Each of the professors provided points along their journeys following various educational, professional, and scholarly paths over a span of at least 10 years. They also inserted, at a few places along their time-lines, moments where they had to make critical decisions and choices.
The chronologies have been tremendously important educational maps for us. The arrangement of the various materials based on a chronological setup makes the ideas and movements of the scholars visually accessible and interesting, and open enough for us to imagine and discuss what it was like for the professors to make decisions at different points in their careers.

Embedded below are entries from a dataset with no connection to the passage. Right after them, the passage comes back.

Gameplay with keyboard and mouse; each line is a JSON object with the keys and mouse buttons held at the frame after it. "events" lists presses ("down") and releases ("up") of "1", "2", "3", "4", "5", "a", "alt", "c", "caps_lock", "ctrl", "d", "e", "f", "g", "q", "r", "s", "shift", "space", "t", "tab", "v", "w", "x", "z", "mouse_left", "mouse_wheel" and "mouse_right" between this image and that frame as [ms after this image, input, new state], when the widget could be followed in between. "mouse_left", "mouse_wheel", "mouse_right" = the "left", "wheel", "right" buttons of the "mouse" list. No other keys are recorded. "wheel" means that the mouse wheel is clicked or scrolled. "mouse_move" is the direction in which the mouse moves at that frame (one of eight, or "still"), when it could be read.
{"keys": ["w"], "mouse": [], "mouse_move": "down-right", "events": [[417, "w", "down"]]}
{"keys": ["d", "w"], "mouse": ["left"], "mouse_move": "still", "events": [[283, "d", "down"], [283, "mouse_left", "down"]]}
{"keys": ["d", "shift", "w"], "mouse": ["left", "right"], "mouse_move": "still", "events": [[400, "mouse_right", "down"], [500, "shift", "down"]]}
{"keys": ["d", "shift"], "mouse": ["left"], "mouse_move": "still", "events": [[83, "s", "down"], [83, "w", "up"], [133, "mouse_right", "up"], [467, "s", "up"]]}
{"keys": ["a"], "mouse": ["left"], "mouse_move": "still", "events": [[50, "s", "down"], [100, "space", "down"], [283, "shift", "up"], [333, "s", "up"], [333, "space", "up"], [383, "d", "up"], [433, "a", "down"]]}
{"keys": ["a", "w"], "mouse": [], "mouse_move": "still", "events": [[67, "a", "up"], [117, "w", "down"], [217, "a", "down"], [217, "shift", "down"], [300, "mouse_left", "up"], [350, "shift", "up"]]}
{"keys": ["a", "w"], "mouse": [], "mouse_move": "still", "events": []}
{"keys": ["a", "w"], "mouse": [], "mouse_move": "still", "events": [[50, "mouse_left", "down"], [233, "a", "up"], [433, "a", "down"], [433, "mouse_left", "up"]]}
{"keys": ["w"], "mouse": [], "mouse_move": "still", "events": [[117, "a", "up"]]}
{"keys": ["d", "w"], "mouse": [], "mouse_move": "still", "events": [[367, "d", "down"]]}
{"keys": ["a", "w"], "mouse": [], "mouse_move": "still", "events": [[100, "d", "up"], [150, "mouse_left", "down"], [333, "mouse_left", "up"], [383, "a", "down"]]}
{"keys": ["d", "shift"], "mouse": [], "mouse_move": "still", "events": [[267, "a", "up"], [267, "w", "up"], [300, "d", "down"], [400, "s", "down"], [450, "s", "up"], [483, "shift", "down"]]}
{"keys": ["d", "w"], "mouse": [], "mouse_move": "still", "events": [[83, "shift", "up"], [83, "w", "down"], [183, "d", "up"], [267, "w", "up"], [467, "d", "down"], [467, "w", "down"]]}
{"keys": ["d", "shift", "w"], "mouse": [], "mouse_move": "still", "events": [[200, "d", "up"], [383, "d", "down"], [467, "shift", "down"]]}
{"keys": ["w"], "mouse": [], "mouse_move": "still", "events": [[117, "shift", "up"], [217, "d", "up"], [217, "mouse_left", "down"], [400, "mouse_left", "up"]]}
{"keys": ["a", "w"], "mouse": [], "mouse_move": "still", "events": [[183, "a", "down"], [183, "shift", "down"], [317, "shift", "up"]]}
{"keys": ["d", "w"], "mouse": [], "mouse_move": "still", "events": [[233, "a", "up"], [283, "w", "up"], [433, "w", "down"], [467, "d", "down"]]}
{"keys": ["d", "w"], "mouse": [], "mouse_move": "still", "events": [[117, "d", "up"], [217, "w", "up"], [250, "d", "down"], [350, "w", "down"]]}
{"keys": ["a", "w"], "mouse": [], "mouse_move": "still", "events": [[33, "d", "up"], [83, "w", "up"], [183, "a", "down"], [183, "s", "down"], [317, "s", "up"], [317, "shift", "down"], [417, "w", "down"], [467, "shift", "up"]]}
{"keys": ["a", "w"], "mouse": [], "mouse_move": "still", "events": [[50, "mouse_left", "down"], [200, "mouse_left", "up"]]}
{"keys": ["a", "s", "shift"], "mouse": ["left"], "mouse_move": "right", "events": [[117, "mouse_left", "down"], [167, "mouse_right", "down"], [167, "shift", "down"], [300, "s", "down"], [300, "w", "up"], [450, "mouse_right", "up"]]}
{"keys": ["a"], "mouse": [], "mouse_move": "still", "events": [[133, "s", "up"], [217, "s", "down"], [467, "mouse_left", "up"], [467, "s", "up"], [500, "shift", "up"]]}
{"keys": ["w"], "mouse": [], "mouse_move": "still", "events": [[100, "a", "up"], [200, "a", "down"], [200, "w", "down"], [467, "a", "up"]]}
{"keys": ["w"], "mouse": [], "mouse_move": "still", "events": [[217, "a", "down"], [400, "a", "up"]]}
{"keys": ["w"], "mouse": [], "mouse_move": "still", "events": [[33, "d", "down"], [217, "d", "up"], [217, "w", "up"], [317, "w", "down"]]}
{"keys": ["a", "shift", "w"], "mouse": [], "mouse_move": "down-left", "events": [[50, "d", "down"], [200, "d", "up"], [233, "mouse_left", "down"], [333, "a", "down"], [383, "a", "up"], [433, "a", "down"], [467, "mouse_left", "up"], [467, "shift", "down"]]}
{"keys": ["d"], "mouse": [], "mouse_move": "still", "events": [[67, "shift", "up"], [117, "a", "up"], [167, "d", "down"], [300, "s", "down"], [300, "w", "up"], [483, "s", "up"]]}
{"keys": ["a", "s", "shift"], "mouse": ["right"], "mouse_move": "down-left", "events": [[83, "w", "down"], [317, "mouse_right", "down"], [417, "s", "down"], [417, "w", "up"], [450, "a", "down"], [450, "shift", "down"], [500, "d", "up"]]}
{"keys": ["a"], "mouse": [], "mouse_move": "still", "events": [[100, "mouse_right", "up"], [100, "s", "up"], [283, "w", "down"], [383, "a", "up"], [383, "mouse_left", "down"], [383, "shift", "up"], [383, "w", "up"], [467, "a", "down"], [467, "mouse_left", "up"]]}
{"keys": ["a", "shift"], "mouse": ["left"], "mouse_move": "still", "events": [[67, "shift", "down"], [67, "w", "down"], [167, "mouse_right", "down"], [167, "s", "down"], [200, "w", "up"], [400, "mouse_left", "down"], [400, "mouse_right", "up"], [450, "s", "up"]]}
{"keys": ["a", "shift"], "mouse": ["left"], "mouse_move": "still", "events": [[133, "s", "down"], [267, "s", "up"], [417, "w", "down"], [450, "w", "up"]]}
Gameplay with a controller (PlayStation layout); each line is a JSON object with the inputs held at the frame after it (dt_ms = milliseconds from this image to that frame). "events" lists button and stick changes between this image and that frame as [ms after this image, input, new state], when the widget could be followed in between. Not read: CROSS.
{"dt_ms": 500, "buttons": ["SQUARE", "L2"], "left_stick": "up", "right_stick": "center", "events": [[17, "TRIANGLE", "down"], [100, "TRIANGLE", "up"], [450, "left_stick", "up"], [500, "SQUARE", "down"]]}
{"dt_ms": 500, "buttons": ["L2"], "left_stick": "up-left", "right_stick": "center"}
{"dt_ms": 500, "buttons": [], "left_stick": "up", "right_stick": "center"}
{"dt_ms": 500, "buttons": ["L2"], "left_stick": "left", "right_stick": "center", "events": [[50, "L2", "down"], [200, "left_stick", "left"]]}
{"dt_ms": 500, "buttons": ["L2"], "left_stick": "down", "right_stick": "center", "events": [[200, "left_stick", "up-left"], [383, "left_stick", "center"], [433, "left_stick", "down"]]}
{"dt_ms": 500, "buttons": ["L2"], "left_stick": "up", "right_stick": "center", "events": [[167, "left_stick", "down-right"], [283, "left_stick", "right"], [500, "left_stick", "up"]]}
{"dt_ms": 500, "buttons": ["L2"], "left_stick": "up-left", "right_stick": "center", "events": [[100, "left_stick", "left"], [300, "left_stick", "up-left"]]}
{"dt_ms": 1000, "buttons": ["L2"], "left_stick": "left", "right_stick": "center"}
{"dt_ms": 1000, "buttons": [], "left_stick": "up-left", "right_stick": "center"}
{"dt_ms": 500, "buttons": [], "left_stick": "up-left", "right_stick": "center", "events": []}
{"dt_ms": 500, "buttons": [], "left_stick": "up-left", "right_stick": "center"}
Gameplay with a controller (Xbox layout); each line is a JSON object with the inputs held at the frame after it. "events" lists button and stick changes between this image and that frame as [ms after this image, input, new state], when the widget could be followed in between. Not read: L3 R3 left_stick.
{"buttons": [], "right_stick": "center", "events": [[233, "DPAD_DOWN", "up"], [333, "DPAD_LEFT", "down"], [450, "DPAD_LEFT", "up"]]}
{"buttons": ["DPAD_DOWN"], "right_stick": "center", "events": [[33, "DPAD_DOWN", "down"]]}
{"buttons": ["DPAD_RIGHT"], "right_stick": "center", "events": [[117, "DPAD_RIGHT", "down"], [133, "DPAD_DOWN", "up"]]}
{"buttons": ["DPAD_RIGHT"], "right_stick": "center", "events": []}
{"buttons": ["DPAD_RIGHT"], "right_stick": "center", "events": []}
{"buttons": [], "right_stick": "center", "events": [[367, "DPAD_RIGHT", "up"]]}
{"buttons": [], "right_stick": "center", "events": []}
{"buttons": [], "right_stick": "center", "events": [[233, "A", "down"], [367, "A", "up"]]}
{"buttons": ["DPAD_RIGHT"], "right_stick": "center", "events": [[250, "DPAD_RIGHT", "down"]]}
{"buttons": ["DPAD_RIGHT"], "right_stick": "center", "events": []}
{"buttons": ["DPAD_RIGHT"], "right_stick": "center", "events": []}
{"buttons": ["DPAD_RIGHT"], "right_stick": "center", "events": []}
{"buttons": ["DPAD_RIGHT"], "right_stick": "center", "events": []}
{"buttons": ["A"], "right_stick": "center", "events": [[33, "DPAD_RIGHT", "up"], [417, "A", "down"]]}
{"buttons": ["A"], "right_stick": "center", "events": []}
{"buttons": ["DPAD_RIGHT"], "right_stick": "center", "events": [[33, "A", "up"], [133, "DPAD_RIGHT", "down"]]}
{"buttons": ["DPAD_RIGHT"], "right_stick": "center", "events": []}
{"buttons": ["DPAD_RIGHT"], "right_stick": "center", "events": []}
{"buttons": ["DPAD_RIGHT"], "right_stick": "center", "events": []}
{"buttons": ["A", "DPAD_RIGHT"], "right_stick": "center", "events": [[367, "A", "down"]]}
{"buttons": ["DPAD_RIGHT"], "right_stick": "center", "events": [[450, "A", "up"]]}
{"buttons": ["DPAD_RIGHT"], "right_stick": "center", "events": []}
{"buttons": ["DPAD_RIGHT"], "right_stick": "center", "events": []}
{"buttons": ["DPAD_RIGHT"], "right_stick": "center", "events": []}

Carter noted making the tough decision to follow his interests in technology despite receiving little support early on. (Clearly, we've benefited from his decisions). Nelson highlighted aspects of her graduate school days when she was collaborating with fellow classmates on large projects and organizing these wonderful discussions and activities associated with afrofuturism.
After reading Sherita Johnson's chronology, one of our Fellows, Laquasha Logan, explained that she was "intrigued by the fact that a particular class, Early African American Literature, prompted Professor Johnson to concentrate on black southern writers." Logan also noted that Johnson's chronology "gave me an idea about the significance of mentors."
Our Fellow, Alexander Sterling, observed that Professor Ernest's chronology "helped inform my understanding of the persistence required to succeed in the academy. In particular, the chronology made me aware of the importance of having multiple projects just in case various obstacles emerge that impedes the progress of one." Another Fellow, Barry Cleckley, pointed out that Ernest's chronology "provided a model of the type of persistence and self-directed motivation necessary to be successful in the academy."
Professor Ward's chronology, which he entitled "Selecting the Wright Path," concentrates on his experiences studying and producing scholarship on the novelist Richard Wright, whom Ward began reading as an undergraduate at Tougaloo College in Mississippi in 1963-1964.
"Ward's chronology comprises 48 years of pursuing work on a notable African American writer, from an introduction to his works in undergrad to his receipt of the Richard Wright Literary Excellence Award this past February," wrote Kacee Aldridge. "Thinking about those years of dedication on a subject provided me with a sense that striving toward scholarship in the areas that are most meaningful can be a fulfilling lifelong journey."
Simone Parris explained that reading about "the myriad of diverse topics and concepts" that Professor Edwards highlighted in her chronology "encouraged me to look at my education in a very different light." The Edwards chronology "inspired me to study the various topics and concepts of interest across disciplines to discover what I am most passionate about researching and writing my dissertation on."
The partial chronologies have become integral, recurring topics in our conversations during the last two weeks. At every turn, we are looking back and mentioning how a key question we are considering or subject relates to to issues mentioned in the chronologies.